The construction of the point $P_2$ corresponding to the pentagon $A_2{B}^{\prime }{C}^{\prime }{D}_2{E}_2$ is carried out as follows: consider $▵A^{\prime }{B}^{\prime }{C}_1$ and point $P_1,$ then consider the affine image $A^{\prime }{B}^{\prime }{C}^{\prime }$ of the triangle, and then construct the $▵A_2{B}^{\prime }{C}^{\prime }$ and the point $P_2,$ which has the same relative position with respect to $▵A_2{B}^{\prime }{C}^{\prime }$ as point $P_1$ has to $▵A^{\prime }{B}^{\prime }{C}_1$. However, it is the mapping $M\left(P_1\right)$ defined in Theorem 3 that maps the point $Z_2$ to the point $P_2.$

By analogy, consider the pentagon $A_3{B}_3{C}^{\prime }{D}^{\prime }{E}_3$ and its corresponding point $P_3.$ It is the same point that we obtain by the following procedure. By extending the segments $C_1{D}_1$ and $E_1{A}^{\prime }$, we get $▵A^{\prime }{X}^{\prime }Y.$ Let the point $X^{\prime }$ lie on the axis. In the same way, by extending the segments $A^{\prime }{E}^{\prime }$ and $C^{\prime }{D}^{\prime },$ we achieve the $▵A^{\prime }{X}^{\prime }{Y}^{\prime }.$ The point $Z_3$ is the foot of the perpendicular dropped from the point $P_1$ to the line $X^{\prime }Y$. Now, construct the $▵A_3{X}^{\prime }{Y}^{\prime }$ to be directly similar to the $▵A^{\prime }{X}^{\prime }Y,$ and its corresponding point $P_3^{\prime }.$ It is not difficult to verify that $P_3^{\prime }=P_3.$ We have arrived at the same map $M\left(P_1\right)$ (affinity is the same); now, map the point $Z_3$ to the point $P_3.$ We can therefore conclude that the pedal polygon $Z_1{Z}_2{Z}_3{Z}_4{Z}_5$ is similar to the polygon $P_1{P}_2{P}_3{P}_4{P}_5.$

The Napoleon-Barlotti theorem is a direct consequence of Theorem 1.

5. Conclusions

In this article we have proven a theorem of which the Napoleon–Barlotti theorem is a special case.

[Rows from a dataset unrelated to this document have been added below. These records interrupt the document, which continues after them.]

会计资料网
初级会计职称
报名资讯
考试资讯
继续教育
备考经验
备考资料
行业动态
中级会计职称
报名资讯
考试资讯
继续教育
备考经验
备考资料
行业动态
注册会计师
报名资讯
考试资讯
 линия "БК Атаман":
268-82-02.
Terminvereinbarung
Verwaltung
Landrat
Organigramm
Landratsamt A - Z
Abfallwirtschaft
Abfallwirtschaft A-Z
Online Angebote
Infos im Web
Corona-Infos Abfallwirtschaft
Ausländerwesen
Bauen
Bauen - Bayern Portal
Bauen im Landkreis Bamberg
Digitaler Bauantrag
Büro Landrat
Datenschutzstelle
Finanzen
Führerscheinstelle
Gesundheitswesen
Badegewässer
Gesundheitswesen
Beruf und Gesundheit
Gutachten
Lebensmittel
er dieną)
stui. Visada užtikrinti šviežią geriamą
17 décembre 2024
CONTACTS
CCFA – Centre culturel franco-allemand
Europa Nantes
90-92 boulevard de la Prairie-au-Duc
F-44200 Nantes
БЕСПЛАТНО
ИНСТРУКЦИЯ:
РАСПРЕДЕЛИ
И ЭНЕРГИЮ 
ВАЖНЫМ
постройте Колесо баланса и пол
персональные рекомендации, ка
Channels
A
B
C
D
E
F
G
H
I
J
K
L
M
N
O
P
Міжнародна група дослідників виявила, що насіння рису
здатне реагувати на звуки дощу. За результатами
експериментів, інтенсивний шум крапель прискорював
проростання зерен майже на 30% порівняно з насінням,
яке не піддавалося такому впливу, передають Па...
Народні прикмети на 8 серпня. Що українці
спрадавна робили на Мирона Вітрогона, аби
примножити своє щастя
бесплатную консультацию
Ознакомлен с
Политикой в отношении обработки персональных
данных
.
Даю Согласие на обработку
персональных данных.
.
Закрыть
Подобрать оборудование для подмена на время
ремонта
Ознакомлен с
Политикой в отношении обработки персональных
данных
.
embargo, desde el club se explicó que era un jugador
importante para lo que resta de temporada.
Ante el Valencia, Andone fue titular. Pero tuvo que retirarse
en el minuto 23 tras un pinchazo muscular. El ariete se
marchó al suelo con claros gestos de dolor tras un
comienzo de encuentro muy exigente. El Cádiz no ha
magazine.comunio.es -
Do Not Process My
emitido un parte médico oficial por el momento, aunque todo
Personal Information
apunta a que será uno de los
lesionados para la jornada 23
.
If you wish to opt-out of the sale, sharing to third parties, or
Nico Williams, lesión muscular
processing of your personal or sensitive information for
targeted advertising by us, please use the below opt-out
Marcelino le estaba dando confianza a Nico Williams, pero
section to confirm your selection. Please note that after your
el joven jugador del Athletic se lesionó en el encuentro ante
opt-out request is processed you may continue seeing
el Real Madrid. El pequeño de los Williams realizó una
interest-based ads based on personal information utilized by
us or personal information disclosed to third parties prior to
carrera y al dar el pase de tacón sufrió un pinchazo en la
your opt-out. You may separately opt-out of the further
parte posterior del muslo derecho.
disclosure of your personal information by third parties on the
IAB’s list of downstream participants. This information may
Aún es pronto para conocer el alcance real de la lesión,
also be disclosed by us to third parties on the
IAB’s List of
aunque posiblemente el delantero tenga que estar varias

Note that most theorems belonging to the family of the Petr–Douglas–Neumann theorems are proven by algebraic methods. In this paper, we proved NBT and its generalization for arbitrary n using classical geometry. Although this classical geometric proof may seem rather long, we hope that this approach will enrich the proof techniques for this family of theorems.